Testamentary freedom does not exist in every country, and whether it truly exists in England & Wales is open to debate but there are risks when excluding someone from your will and as part of the instruction taking process, we will ask you if you are excluding someone who could potentially challenge the will, should they expect to receive inheritance from you. Typically, the below are possible challenges to a will:

  • A claim that the will is invalid because the testator/testatrix (the person making the will) lacked mental capacity when the will was signed;
  • A claim that someone exerted undue influence on the testator/testatrix (such as forcing/pressuring someone to make a will or include certain provisions that they wouldn’t usually include); or
  • A claim that they are someone who has been excluded by the testator/testatrix but believe they should have received a reasonable provision from their estate.

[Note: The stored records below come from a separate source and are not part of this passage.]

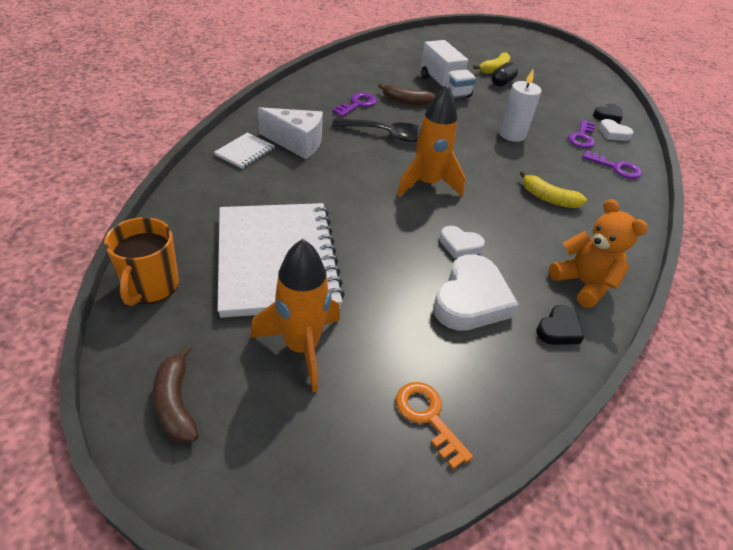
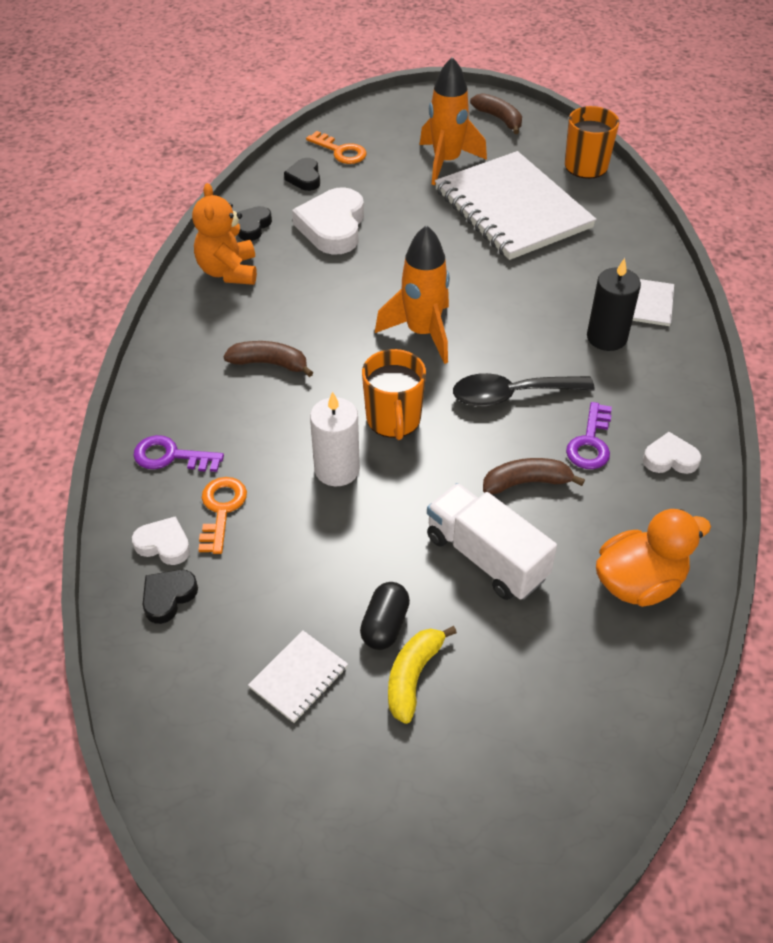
camera: 165 degrees right, 5 degrees up
(296, 143) = (606, 337): white cheese -> black candle
(378, 62) = (639, 583): none -> orange duck
(460, 245) = (358, 272): white heart -> white heart (670, 458)
(469, 145) = (393, 419): none -> orange mug
(487, 383) = (304, 178): none -> black heart
(544, 81) = (299, 678): none -> white notebook
(548, 198) = (270, 363): yellow banana -> brown banana
(582, 137) = (221, 509): purple key -> orange key
(583, 283) = (228, 271): orange teddy bear -> orange teddy bear turned 45 degrees clockwise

Challenges under options 1 & 2 are rare in practice as we assess mental capacity at each stage of our instruction, as well as try and judge whether clients are under any undue influence. Challenging under option 3 would be under the Inheritance (Provision for Dependants) Act 1975. The following people are automatically allowed to challenge a will under the legislation: 

  • A spouse or civil partner;
  • A former spouse or civil partner, who has not remarried;
  • A cohabitee who has been living with you for at least 2 years before your death;
  • A child, or step-child (including adult children);
  • Anyone you’ve treated as your child but not necessarily adopted or fostered; and
  • Someone you’ve maintained.

The above are automatically allowed to bring a claim, without the court’s permission, but this does not mean they will automatically be successful in overturning a will. Generally, claims must be made within 6 months of the Grant of Probate being issued, so anyone challenging a will faces a strict time limit for doing so and as part of their claim they must show they have not been given ‘reasonable financial provision’ which will differ on a case-by-case basis. 

When clients indicate they are excluding someone from their will, we will ask for reasons why. Sometimes, we also advise clients to consider leaving a nominal sum of money to them instead, as it’s more difficult for someone to challenge on the basis they are unhappy with the amount they have received, compared to those who have received nothing at all. 

The reasons for excluding are then included in a statement which is drafted and signed at the same time as the will. Should the excluded person challenge the will, then the statement will be submitted as evidence to the court, explaining why they have been excluded. The statement does not guarantee the claim will fail, but it shows clients have considered the matter carefully when drafting the will and have very clear reasons for excluding someone.